EXCERPTED TEXT:
○ ○ ○ ○ ○
Question

Show that
$\left|\begin{array}{cccccc}a& b& c& d& e& f\\ f& a& b& c& d& e\\ e& f& a& b& c& d\\ d& e& f& a& b& c\\ c& d& e& f& a& b\\ b& c& d& e& f& a\end{array}\right|=\left|\begin{array}{ccc}A& B& C\\ C& A& B\\ B& C& A\end{array}\right|$,

where

$A=a^2-d^2+2ce-2bf$,
$B=e^2-b^2+2ac-2df$,
$C=c^2-f^2+2ae-2bd$.

Answer 1

Adding together all the columns we see that the determinant is divisible by $a+b+c+d+e+f$

Multiplying the columns by $1,-1,1,-1,1,-1$ respectively and adding the results we see that

$a-b+c-d+e-f$ is a factor of the determinant

Multiplying the columns by $1,w,w^2,1,w,w^2$ respectively and adding the it follows that

$a+wb+w^{2}e+d+ew+f{w}^2$

Similarly we may show that

$a+w^{2}b+wc+d+w^{2}e+wf$

$a-wb+w^{2}c-d+we-w^{2}f$

$a-w^{2}b+ec-d+w^{2}e-wf;$

are factors of the determinant.
○ ○ ○ ○ ○
In the determinant proof, what factor is obtained by adding together all the columns? Rely only on the determinant proof above for this.
○ ○ ○ ○ ○
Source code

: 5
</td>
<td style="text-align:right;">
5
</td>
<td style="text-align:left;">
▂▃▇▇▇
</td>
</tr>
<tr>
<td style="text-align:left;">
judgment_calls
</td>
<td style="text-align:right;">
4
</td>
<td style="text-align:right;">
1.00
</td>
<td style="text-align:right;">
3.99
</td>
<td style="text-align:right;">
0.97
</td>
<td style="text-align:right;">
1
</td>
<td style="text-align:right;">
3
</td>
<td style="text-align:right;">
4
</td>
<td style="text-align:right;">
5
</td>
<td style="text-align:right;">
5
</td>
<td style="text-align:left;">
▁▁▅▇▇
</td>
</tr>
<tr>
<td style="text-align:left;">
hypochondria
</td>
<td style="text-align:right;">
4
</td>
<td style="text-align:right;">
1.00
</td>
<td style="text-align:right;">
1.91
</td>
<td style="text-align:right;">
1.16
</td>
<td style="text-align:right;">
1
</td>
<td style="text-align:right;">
○ ○ ○ ○ ○
TASK RESULT: $a+b+c+d+e+f$